[Start of section]
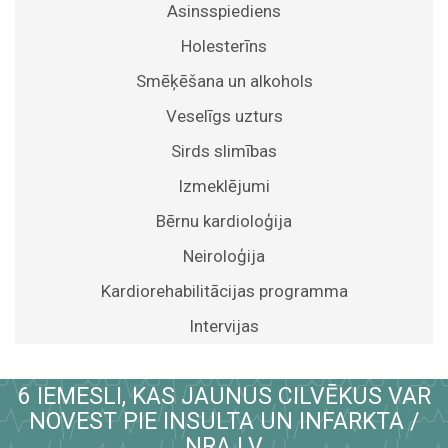
Asinsspiediens
Holesterīns
Smēķēšana un alkohols
Veselīgs uzturs
Sirds slimības
Izmeklējumi
Bērnu kardioloģija
Neiroloģija
Kardiorehabilitācijas programma
Intervijas
6 IEMESLI, KAS JAUNUS CILVĒKUS VAR
NOVEST PIE INSULTA UN INFARKTA /
NRA.LV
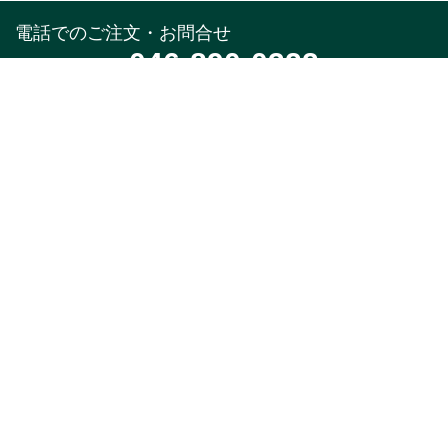
電話でのご注文・お問合せ
046-890-0322
受付時間
午前10時～午後5時(土,日,祝,年末年始除く)
メールでのお問合せ
お問合せフォーム
24時間受付中
※返信はお電話受付時間と同様になります。
特集
商品カテゴリ
新着・入荷商品
本店限定品
季節のオススメ
1,000円以下ちょい足
し
期間限定・数量限定品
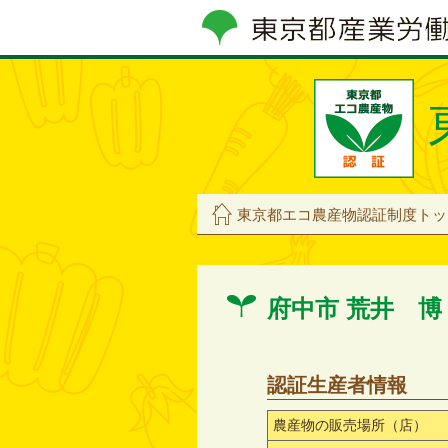
東京都エコ農産物認証制度トッ
府中市 荒井 
認証生産者情報
農産物の販売場所（店）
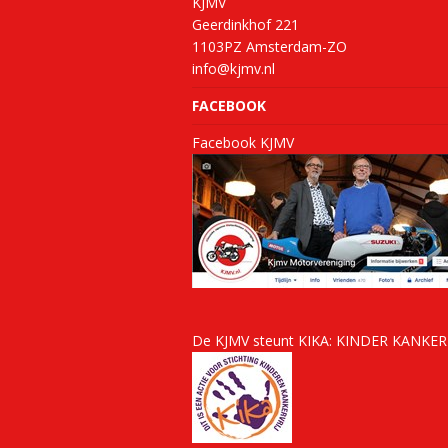
KJMV
Geerdinkhof 221
1103PZ Amsterdam-ZO
info@kjmv.nl
FACEBOOK
Facebook KJMV
De KJMV steunt KIKA:
KINDER KANKE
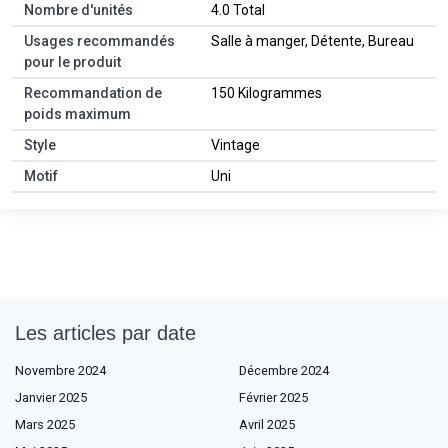
Nombre d'unités
4.0 Total
Usages recommandés
Salle à manger, Détente, Bureau
pour le produit
Recommandation de
150 Kilogrammes
poids maximum
Style
Vintage
Motif
Uni
Les articles par date
Novembre 2024
Décembre 2024
Janvier 2025
Février 2025
Mars 2025
Avril 2025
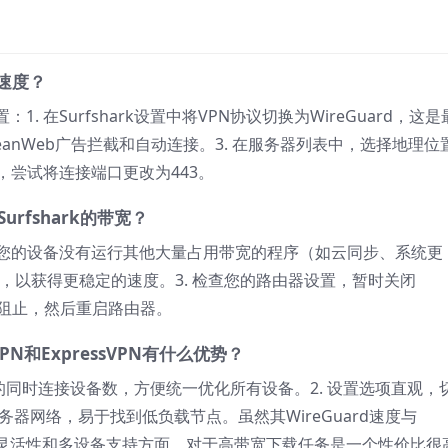
载速度？
 在Surfshark设置中将VPN协议切换为WireGuard，这是
eanWeb广告拦截和自动连接。3. 在服务器列表中，选择地理位
，尝试将连接端口更改为443。
rfshark的带宽？
保您的设备没有运行其他大量占用带宽的程序（如云同步、系统更
Fi，以获得更稳定的速度。3. 检查您的路由器设置，暂时关闭
被阻止，然后重启路由器。
VPN和ExpressVPN有什么优势？
无限制的同时连接设备数，方便统一优化所有设备。2. 设置选项直观，
的服务器网络，易于找到低负载节点。虽然其WireGuard速度与
协议切换灵活性和多设备支持方面，对于高带宽下载任务是一个性价比很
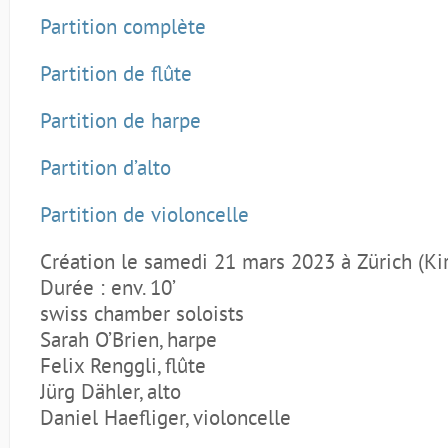
Partition complète
Partition de flûte
Partition de harpe
Partition d’alto
Partition de violoncelle
Création le samedi 21 mars 2023 à Zürich (Ki
Durée : env. 10’
swiss chamber soloists
Sarah O’Brien, harpe
Felix Renggli, flûte
Jürg Dähler, alto
Daniel Haefliger, violoncelle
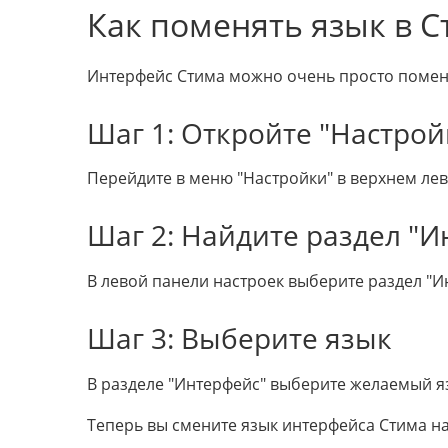
Как поменять язык в С
Интерфейс Стима можно очень просто поменять
Шаг 1: Откройте "Настрой
Перейдите в меню "Настройки" в верхнем лев
Шаг 2: Найдите раздел "И
В левой панели настроек выберите раздел "И
Шаг 3: Выберите язык
В разделе "Интерфейс" выберите желаемый я
Теперь вы смените язык интерфейса Стима на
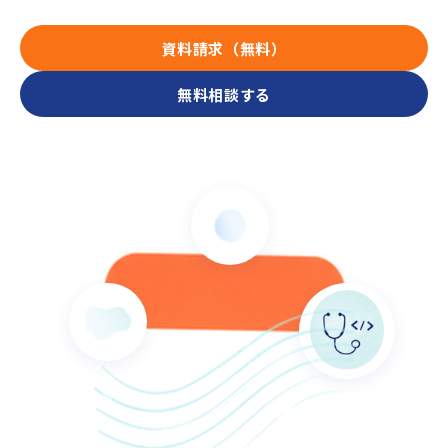
資料請求（無料）
無料相談する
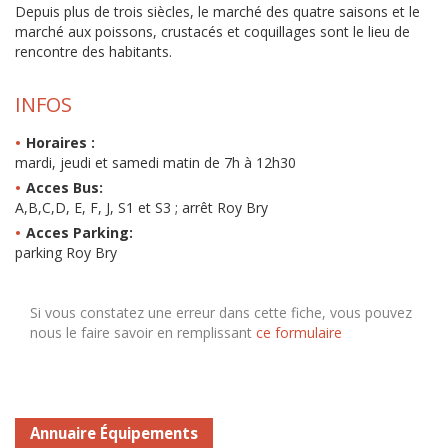
Depuis plus de trois siècles, le marché des quatre saisons et le
marché aux poissons, crustacés et coquillages sont le lieu de
rencontre des habitants.
INFOS
Horaires :
mardi, jeudi et samedi matin de 7h à 12h30
Acces Bus:
A,B,C,D, E, F, J, S1 et S3 ; arrêt Roy Bry
Acces Parking:
parking Roy Bry
Si vous constatez une erreur dans cette fiche, vous pouvez
nous le faire savoir en remplissant
ce formulaire
Annuaire Équipements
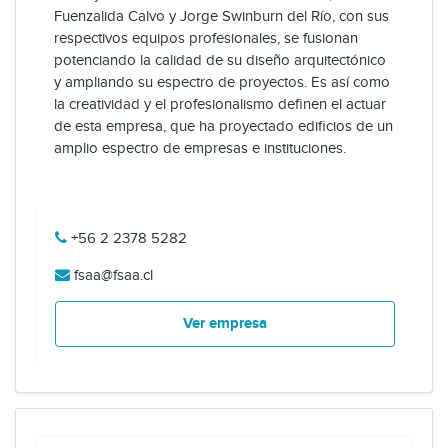
Fuenzalida Calvo y Jorge Swinburn del Río, con sus
respectivos equipos profesionales, se fusionan
potenciando la calidad de su diseño arquitectónico
y ampliando su espectro de proyectos. Es así como
la creatividad y el profesionalismo definen el actuar
de esta empresa, que ha proyectado edificios de un
amplio espectro de empresas e instituciones.
+56 2 2378 5282
fsaa@fsaa.cl
Ver empresa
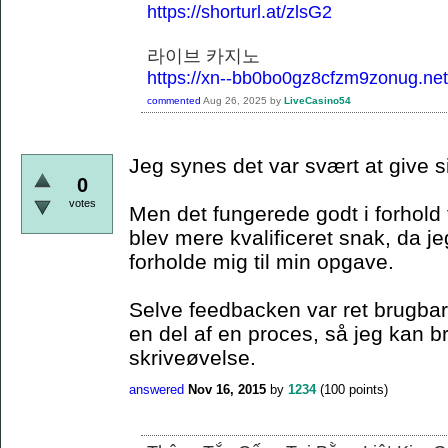
https://shorturl.at/zlsG2
라이브 카지노
https://xn--bb0bo0gz8cfzm9zonug.net
commented
Aug 26, 2025
by
LiveCasino54
Jeg synes det var svært at give s
0
votes
Men det fungerede godt i forhold 
blev mere kvalificeret snak, da je
forholde mig til min opgave.
Selve feedbacken var ret brugbar,
en del af en proces, så jeg kan 
skriveøvelse.
answered
Nov 16, 2015
by
1234
(
100
points)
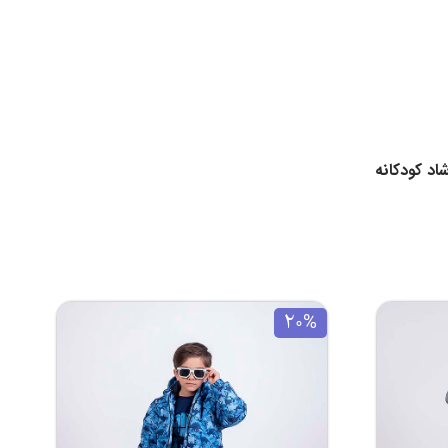
اد کودکانه
20%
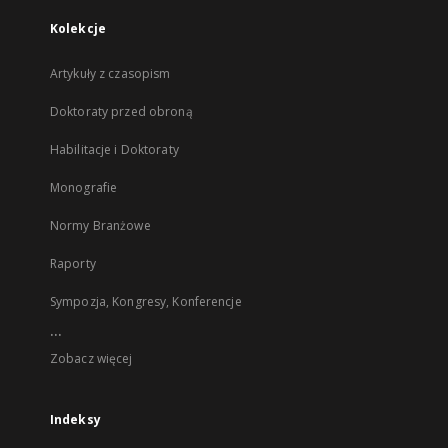
Kolekcje
Artykuły z czasopism
Doktoraty przed obroną
Habilitacje i Doktoraty
Monografie
Normy Branżowe
Raporty
Sympozja, Kongresy, Konferencje
...
Zobacz więcej
Indeksy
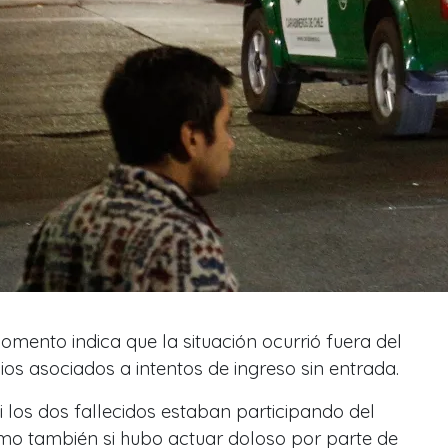
momento indica que la situación ocurrió fuera del
ios asociados a intentos de ingreso sin entrada.
 los dos fallecidos estaban participando del
como también si hubo actuar doloso por parte de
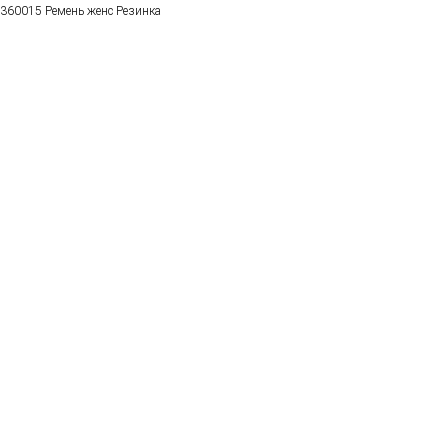
360015 Ремень женс Резинка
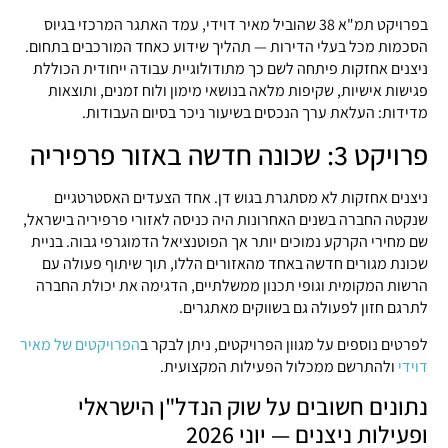
בפרויקט תמ"א 38 שהוביל מאיר דוידי, עמד האתגר המרכזי בגיוס
הסכמות מכל בעלי הדירות — תהליך שידוע כאחד המורכבים בתחום.
ניצנים אחזקות פיתחה לשם כך מתודולוגיית עבודה ייחודית הכוללת
פגישות אישיות, שקיפות מלאה בנושאי מימון ולוח זמנים, ותוצאות
מדידות: העלאת ערך הנכסים בשיעור ניכר בסיום העבודות.
פרויקט 3: שכונה חדשה באזור פרפיריה
ניצנים אחזקות לא מסתגרת בגוש דן. אחד הצעדים האסטרטגיים
שנקטה החברה בשנים האחרונות היה כניסה לאזורי פרפיריה בישראל,
שם מחירי הקרקע נמוכים יותר אך הפוטנציאל הדמוגרפי גבוה. בניית
שכונת מגורים חדשה באחד מהאזורים הללו, תוך שיתוף פעולה עם
הרשות המקומית וגופי תכנון ממשלתיים, הדגימה את יכולת החברה
לתרגם חזון לפעולה גם בשווקים מאתגרים.
לפרטים נוספים על מגוון הפרויקטים, ניתן לבקר ב
הפרויקטים של מאיר
דוידי
ולהתרשם ממכלול הפעילות המקצועית.
נתונים חשובים על שוק הנדל"ן הישראלי
ופעילות ניצנים — יוני 2026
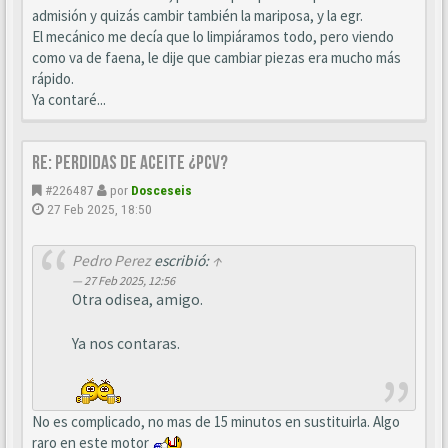
admisión y quizás cambir también la mariposa, y la egr.
El mecánico me decía que lo limpiáramos todo, pero viendo
como va de faena, le dije que cambiar piezas era mucho más
rápido.
Ya contaré...
Re: perdidas de aceite ¿pcv?
#226487
por
Dosceseis
27 Feb 2025, 18:50
Pedro Perez
escribió:
↑
27 Feb 2025, 12:56
Otra odisea, amigo.
Ya nos contaras.
No es complicado, no mas de 15 minutos en sustituirla. Algo
raro en este motor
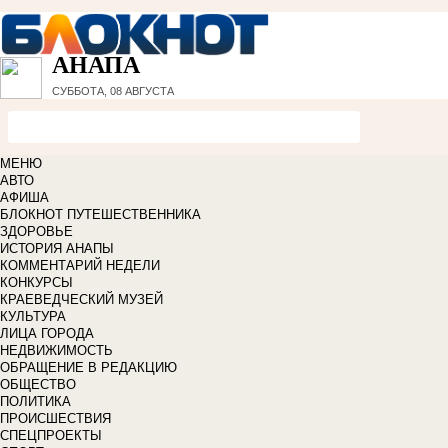
АНАПА
СУББОТА, 08 АВГУСТА
МЕНЮ
АВТО
АФИША
БЛОКНОТ ПУТЕШЕСТВЕННИКА
ЗДОРОВЬЕ
ИСТОРИЯ АНАПЫ
КОММЕНТАРИЙ НЕДЕЛИ
КОНКУРСЫ
КРАЕВЕДЧЕСКИЙ МУЗЕЙ
КУЛЬТУРА
ЛИЦА ГОРОДА
НЕДВИЖИМОСТЬ
ОБРАЩЕНИЕ В РЕДАКЦИЮ
ОБЩЕСТВО
ПОЛИТИКА
ПРОИСШЕСТВИЯ
СПЕЦПРОЕКТЫ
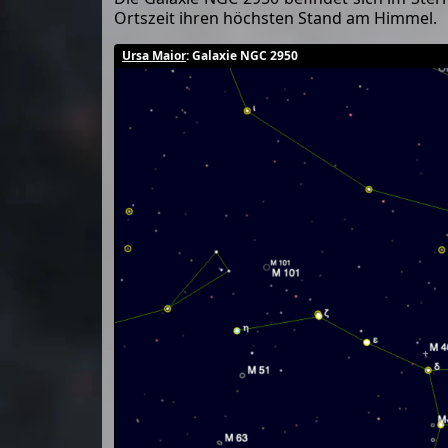
Ortszeit ihren höchsten Stand am Himmel.
Ursa Maior
: Galaxie NGC 2950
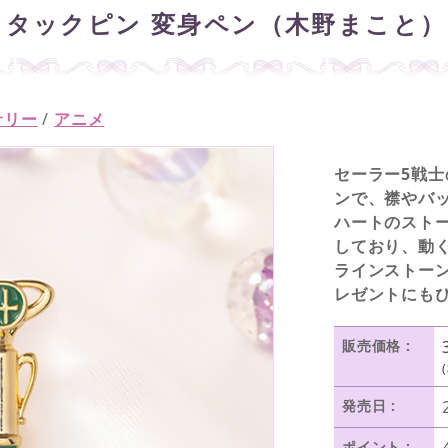
 タックピン 変身ペン（木野まこと）
サリー
/
アニメ
セーラー5戦
ンで、襟やバ
ハートのスト
しており、動
ラインストー
レゼントにも
販売価格 :
発売日 :
ポイント :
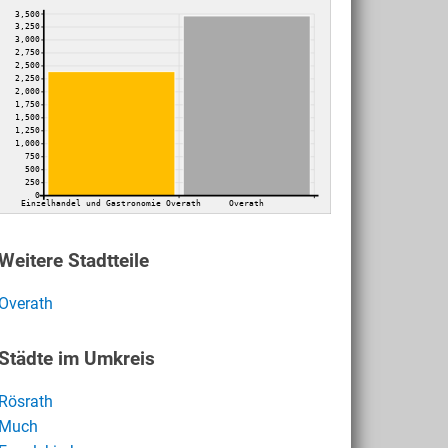
3,500
3,250
3,000
2,750
2,500
2,250
2,000
1,750
1,500
1,250
1,000
750
500
250
0
Einzelhandel und Gastronomie Overath
Overath
Weitere Stadtteile
Overath
Städte im Umkreis
Rösrath
Much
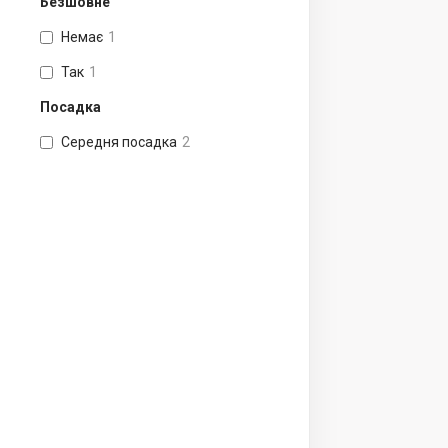
Безшовне
Немає
1
Так
1
Посадка
Середня посадка
2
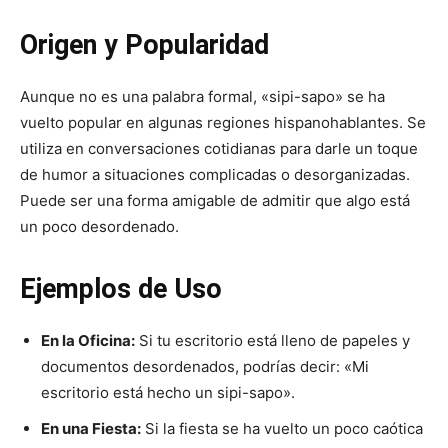
Origen y Popularidad
Aunque no es una palabra formal, «sipi-sapo» se ha
vuelto popular en algunas regiones hispanohablantes. Se
utiliza en conversaciones cotidianas para darle un toque
de humor a situaciones complicadas o desorganizadas.
Puede ser una forma amigable de admitir que algo está
un poco desordenado.
Ejemplos de Uso
En la Oficina:
Si tu escritorio está lleno de papeles y
documentos desordenados, podrías decir: «Mi
escritorio está hecho un sipi-sapo».
En una Fiesta:
Si la fiesta se ha vuelto un poco caótica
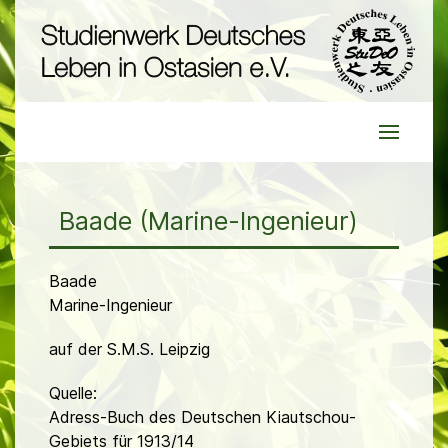
Baade (Marine-Ingenieur)
Baade
Marine-Ingenieur
auf der S.M.S. Leipzig
Quelle:
Adress-Buch des Deutschen Kiautschou-
Gebiets für 1913/14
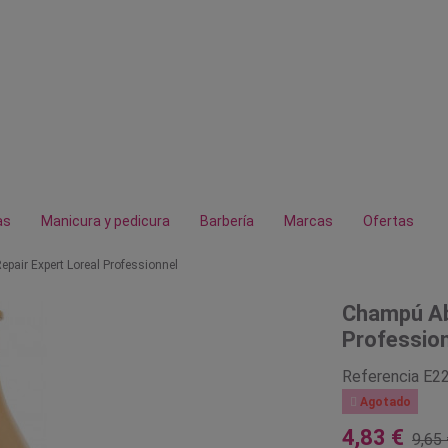
as
Manicura y pedicura
Barbería
Marcas
Ofertas
pair Expert Loreal Professionnel
Champú Abs
Professio
Referencia
E2

Agotado
4,83 €
9,65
[End of section]
**What you are asked to do:** Please copy out every line of the preceding listing that carries "חדשה".

**Solution to the problem:**
פרויקט 3: שכונה חדשה באזור פרפיריה
שכונת מגורים חדשה באחד מהאזורים הללו, תוך שיתוף פעולה עם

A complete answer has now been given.